:: Records supplied ::

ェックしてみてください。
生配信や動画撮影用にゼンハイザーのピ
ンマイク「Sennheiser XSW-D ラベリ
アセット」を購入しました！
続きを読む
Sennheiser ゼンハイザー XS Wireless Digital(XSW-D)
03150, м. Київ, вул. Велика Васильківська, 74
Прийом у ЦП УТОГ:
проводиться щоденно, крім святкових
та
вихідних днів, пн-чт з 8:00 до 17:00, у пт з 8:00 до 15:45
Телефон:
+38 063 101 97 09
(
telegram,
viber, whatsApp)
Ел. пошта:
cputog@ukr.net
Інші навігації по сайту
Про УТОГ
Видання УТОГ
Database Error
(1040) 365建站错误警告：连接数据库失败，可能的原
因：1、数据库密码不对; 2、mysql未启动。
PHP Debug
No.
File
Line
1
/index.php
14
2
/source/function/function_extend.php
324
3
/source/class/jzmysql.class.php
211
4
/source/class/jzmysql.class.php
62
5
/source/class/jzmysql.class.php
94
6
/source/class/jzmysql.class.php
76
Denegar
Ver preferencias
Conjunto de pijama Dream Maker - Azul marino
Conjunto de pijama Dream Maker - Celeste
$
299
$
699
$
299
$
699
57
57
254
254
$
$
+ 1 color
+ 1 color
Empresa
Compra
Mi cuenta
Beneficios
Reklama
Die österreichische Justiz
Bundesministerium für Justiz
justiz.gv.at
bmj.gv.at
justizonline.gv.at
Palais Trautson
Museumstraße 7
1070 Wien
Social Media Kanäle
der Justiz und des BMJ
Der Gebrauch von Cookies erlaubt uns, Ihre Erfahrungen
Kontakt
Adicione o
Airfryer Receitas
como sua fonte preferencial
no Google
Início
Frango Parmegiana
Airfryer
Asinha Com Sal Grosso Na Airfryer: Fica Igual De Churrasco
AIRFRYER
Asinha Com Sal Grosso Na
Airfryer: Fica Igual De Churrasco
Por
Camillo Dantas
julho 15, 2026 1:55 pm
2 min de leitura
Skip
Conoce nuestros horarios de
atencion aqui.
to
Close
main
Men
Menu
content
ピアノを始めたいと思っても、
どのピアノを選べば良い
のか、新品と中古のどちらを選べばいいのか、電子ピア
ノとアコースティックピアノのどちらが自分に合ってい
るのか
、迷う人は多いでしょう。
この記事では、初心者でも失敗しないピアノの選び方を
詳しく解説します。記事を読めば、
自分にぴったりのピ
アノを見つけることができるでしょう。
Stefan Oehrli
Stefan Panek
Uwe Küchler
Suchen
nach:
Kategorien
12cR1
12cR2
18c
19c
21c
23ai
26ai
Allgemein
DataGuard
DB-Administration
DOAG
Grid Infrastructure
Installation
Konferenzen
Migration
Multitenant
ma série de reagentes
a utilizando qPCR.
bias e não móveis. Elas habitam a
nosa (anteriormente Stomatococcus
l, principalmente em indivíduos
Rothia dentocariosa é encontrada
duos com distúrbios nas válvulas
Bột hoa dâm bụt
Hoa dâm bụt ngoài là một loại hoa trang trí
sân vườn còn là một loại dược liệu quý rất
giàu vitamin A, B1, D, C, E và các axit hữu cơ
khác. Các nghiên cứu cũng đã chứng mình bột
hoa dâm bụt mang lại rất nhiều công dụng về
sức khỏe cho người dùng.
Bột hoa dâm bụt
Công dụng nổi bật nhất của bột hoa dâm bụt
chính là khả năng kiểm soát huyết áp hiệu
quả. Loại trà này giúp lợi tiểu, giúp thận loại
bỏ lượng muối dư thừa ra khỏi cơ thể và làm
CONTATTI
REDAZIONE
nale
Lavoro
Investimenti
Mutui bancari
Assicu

:::

Instructions for the task: Copy the material word for word, beginning at its first line and stopping after the line that contains "Camillo Dantas".

Answer for this exercise:
ェックしてみてください。
生配信や動画撮影用にゼンハイザーのピ
ンマイク「Sennheiser XSW-D ラベリ
アセット」を購入しました！
続きを読む
Sennheiser ゼンハイザー XS Wireless Digital(XSW-D)
03150, м. Київ, вул. Велика Васильківська, 74
Прийом у ЦП УТОГ:
проводиться щоденно, крім святкових
та
вихідних днів, пн-чт з 8:00 до 17:00, у пт з 8:00 до 15:45
Телефон:
+38 063 101 97 09
(
telegram,
viber, whatsApp)
Ел. пошта:
cputog@ukr.net
Інші навігації по сайту
Про УТОГ
Видання УТОГ
Database Error
(1040) 365建站错误警告：连接数据库失败，可能的原
因：1、数据库密码不对; 2、mysql未启动。
PHP Debug
No.
File
Line
1
/index.php
14
2
/source/function/function_extend.php
324
3
/source/class/jzmysql.class.php
211
4
/source/class/jzmysql.class.php
62
5
/source/class/jzmysql.class.php
94
6
/source/class/jzmysql.class.php
76
Denegar
Ver preferencias
Conjunto de pijama Dream Maker - Azul marino
Conjunto de pijama Dream Maker - Celeste
$
299
$
699
$
299
$
699
57
57
254
254
$
$
+ 1 color
+ 1 color
Empresa
Compra
Mi cuenta
Beneficios
Reklama
Die österreichische Justiz
Bundesministerium für Justiz
justiz.gv.at
bmj.gv.at
justizonline.gv.at
Palais Trautson
Museumstraße 7
1070 Wien
Social Media Kanäle
der Justiz und des BMJ
Der Gebrauch von Cookies erlaubt uns, Ihre Erfahrungen
Kontakt
Adicione o
Airfryer Receitas
como sua fonte preferencial
no Google
Início
Frango Parmegiana
Airfryer
Asinha Com Sal Grosso Na Airfryer: Fica Igual De Churrasco
AIRFRYER
Asinha Com Sal Grosso Na
Airfryer: Fica Igual De Churrasco
Por
Camillo Dantas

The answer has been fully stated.